Filmmaker Katrin Bowen says her first dramatic feature, Amazon Falls, is proof that inspiration can come from the strangest places.
In fact, Bowen says she was compelled to make the film, which just wrapped its 12-day shoot last month in Vancouver, because previous plans for a film fell through.
‘We had all our funding lined up to make Love Bites,’ Bowen says. ‘We were set to go and then our broadcaster, Super Channel, went into [creditor protection in June]. My producer said it was too risky, so we didn’t go ahead with it.’
At that point, Bowen said there was a choice to be made. ‘I could have given in to despair, because I was so ready to make the film. But then I decided to forge ahead with another feature.’

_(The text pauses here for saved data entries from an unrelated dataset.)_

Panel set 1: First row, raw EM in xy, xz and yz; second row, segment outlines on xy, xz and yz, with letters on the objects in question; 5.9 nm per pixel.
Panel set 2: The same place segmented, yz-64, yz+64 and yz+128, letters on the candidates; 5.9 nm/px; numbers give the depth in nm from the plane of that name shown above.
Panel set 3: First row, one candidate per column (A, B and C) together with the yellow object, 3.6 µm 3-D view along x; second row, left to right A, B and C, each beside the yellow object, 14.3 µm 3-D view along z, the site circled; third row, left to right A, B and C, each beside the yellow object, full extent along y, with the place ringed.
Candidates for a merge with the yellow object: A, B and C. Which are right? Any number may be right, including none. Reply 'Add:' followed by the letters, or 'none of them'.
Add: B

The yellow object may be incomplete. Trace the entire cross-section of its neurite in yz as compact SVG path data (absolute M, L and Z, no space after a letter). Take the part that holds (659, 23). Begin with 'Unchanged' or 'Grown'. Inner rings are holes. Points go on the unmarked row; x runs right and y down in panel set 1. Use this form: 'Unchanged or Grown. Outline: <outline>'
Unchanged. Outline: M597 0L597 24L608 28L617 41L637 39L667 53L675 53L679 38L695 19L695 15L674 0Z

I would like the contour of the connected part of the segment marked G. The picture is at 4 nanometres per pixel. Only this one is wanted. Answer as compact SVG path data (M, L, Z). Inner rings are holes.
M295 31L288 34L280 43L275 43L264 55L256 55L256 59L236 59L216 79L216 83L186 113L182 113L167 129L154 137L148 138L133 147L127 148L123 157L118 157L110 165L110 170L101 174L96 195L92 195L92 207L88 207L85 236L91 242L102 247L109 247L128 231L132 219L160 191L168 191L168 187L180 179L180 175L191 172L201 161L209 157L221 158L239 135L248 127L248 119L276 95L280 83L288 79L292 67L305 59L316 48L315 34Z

Bowen had long wanted to make a film based on her experiences as a B-movie actress in Los Angeles. In the ’80s, Bowen, then 17, fled her Calgary home and went to the City of Angels to make it big. She worked on ultra-low-budget fare like Battling Amazons and B-Movie Zombie Squad, and befriended Troma Studios co-founder Lloyd Kaufman.
One of the actresses who Bowen befriended at the time was Lana Clarkson. In 2003, Bowen was horrified to read the news that Clarkson had been shot by legendary record producer Phil Spector. ‘I remembered how tough that scene was for aspiring actresses,’ Bowen recalls.
Bowen says she was reluctant to write the screenplay herself, as she worried it would become ‘too sentimental’ in her hands. So she discussed her ideas with a student she had taught in a class at the Vancouver Film School, Curry Hitchborn. ‘He’s really a brilliant guy, and I loved what he did with the script.’
The story involves different generations of actresses working on sleazy B-movies, and how they deal with imperfect conditions of their jobs. April Telek plays a B-movie actress whose star is fading. Telek takes a younger actress (played by Anna Mae Routledge) under her wing on the B-movie sets.
Bowen says the experience of making Amazon Falls taught her that almost anything is possible. ‘People worked for points. We made this on a shoestring of about $50,000. We couldn’t have done this without our producer, Darren Reiter, who put up his own money because he believed in the script so strongly.
‘Even if I didn’t get a chance to make Love Bites at a much bigger budget, this showed me that I could make a feature,’ says Bowen, who hopes to have a final cut of Amazon Falls ready to submit to Sundance. ‘You can spend a whole life waiting and never make a film.’